Data entries
○ ○ ○ ○ ○ ○ ○
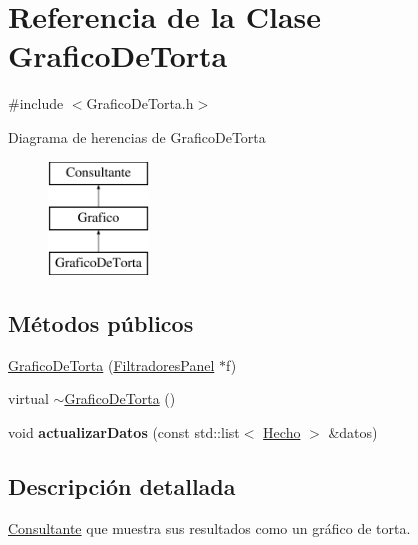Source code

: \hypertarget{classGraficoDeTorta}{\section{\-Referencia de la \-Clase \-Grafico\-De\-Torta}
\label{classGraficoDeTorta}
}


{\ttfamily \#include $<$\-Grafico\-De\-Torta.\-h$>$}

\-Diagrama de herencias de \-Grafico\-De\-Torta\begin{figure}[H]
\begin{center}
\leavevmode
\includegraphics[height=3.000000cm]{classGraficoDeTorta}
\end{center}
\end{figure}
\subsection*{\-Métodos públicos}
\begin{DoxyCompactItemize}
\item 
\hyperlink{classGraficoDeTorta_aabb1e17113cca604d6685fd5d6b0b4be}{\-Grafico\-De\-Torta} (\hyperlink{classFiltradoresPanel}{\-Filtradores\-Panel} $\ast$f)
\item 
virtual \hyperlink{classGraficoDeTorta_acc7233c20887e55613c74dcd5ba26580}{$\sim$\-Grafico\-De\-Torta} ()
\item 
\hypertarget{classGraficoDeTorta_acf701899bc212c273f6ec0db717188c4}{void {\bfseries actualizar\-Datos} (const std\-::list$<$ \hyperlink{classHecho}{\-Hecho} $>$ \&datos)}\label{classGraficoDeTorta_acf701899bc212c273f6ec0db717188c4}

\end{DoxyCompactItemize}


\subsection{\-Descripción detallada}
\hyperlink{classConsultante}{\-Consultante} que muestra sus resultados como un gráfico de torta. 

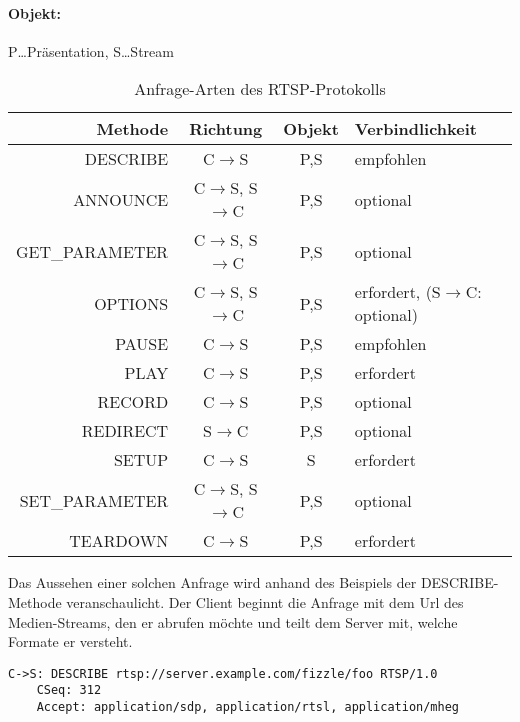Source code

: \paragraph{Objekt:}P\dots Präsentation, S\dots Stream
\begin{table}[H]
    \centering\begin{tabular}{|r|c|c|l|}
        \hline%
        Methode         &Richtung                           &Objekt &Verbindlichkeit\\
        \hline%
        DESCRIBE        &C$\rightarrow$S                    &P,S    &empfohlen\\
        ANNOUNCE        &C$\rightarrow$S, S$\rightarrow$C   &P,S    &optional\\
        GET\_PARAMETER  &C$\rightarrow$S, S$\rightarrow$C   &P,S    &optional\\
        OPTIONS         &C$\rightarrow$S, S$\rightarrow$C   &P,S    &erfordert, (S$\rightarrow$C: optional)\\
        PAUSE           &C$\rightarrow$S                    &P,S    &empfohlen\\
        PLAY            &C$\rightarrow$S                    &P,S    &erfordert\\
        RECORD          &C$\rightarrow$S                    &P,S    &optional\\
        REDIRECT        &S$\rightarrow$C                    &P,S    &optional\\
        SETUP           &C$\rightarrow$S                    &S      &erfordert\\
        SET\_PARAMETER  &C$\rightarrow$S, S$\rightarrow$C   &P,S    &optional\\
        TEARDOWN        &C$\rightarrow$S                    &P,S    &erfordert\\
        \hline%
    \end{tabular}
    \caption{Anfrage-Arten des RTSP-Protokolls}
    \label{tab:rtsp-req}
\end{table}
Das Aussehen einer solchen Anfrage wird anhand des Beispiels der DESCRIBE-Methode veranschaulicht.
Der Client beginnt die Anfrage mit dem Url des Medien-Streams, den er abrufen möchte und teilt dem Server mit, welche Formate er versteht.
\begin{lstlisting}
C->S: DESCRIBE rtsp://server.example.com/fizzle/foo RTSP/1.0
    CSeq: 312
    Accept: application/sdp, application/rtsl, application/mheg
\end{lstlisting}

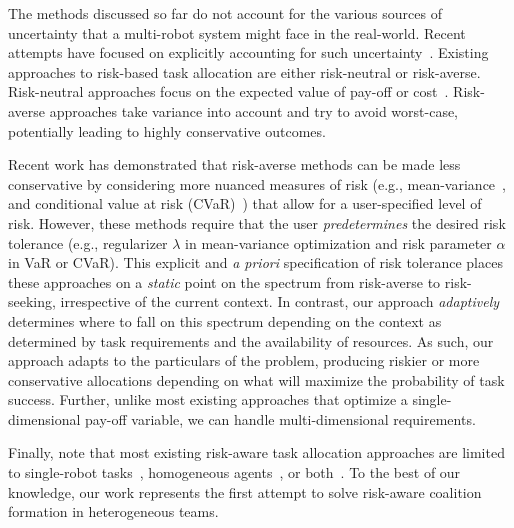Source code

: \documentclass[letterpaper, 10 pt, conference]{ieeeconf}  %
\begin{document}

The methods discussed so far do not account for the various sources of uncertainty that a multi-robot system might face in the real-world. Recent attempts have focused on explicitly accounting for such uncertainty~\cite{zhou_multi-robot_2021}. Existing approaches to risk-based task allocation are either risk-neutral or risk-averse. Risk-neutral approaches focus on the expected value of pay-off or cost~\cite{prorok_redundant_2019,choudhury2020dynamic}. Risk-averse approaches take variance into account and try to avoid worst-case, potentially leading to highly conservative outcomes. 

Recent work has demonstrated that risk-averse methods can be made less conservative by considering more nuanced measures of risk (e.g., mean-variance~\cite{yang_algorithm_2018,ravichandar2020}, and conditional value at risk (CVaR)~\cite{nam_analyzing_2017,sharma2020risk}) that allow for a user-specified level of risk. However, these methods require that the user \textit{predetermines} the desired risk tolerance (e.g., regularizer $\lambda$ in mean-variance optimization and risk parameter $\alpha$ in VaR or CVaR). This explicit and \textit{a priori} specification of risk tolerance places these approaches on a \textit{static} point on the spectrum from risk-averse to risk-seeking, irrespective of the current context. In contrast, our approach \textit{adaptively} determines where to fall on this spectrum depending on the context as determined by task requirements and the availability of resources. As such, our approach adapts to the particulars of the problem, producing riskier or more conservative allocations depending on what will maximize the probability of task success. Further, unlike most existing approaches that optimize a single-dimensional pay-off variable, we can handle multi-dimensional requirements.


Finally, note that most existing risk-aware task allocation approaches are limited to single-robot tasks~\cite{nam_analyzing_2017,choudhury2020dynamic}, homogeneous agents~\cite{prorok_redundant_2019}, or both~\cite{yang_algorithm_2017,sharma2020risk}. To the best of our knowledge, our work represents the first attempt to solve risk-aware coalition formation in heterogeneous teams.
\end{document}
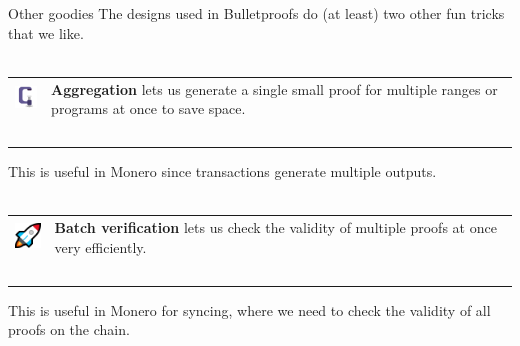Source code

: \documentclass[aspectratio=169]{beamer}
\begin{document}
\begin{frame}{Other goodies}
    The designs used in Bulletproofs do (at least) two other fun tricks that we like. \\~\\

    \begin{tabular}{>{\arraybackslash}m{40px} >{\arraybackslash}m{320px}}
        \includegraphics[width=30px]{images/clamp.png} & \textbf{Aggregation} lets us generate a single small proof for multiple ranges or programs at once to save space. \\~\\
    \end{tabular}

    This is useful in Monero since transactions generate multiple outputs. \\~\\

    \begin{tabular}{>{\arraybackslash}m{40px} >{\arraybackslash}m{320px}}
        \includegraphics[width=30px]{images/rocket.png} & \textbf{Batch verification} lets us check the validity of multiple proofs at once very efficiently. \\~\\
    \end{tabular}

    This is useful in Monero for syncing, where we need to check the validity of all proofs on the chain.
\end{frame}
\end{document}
○ ○ ○ ○ ○ ○ ○
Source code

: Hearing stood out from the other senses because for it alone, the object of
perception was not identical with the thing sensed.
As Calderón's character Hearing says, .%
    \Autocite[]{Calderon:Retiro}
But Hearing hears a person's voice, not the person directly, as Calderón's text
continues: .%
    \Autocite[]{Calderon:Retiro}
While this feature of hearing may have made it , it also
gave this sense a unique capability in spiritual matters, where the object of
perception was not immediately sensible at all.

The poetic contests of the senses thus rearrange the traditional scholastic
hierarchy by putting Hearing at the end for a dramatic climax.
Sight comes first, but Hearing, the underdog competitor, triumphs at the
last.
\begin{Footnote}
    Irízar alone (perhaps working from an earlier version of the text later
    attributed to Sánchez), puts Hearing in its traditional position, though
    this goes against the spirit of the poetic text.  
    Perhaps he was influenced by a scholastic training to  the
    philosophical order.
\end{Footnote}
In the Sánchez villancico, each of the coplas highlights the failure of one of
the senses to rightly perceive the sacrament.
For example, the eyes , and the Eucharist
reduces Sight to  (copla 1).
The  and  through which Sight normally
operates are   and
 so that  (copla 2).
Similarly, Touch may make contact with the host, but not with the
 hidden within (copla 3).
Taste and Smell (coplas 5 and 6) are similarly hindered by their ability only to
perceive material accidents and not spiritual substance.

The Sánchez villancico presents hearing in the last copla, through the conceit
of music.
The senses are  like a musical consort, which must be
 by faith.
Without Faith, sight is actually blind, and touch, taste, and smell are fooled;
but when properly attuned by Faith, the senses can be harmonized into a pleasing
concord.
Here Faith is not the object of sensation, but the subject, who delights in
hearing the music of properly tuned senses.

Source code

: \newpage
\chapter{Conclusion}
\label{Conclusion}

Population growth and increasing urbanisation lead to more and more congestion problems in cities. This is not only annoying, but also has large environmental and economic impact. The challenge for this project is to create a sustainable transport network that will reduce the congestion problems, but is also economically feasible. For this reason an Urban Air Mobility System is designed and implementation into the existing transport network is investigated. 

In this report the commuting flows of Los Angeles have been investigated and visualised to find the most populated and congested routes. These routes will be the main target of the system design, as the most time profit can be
○ ○ ○ ○ ○ ○ ○
Output the lines of the records above exactly as they appear, from the line containing "perceive material accidents" through the line containing "In this report".

perceive material accidents and not spiritual substance.

The Sánchez villancico presents hearing in the last copla, through the conceit
of music.
The senses are  like a musical consort, which must be
 by faith.
Without Faith, sight is actually blind, and touch, taste, and smell are fooled;
but when properly attuned by Faith, the senses can be harmonized into a pleasing
concord.
Here Faith is not the object of sensation, but the subject, who delights in
hearing the music of properly tuned senses.

Source code

: \newpage
\chapter{Conclusion}
\label{Conclusion}

Population growth and increasing urbanisation lead to more and more congestion problems in cities. This is not only annoying, but also has large environmental and economic impact. The challenge for this project is to create a sustainable transport network that will reduce the congestion problems, but is also economically feasible. For this reason an Urban Air Mobility System is designed and implementation into the existing transport network is investigated. 

In this report the commuting flows of Los Angeles have been investigated and visualised to find the most populated and congested routes. These routes will be the main target of the system design, as the most time profit can be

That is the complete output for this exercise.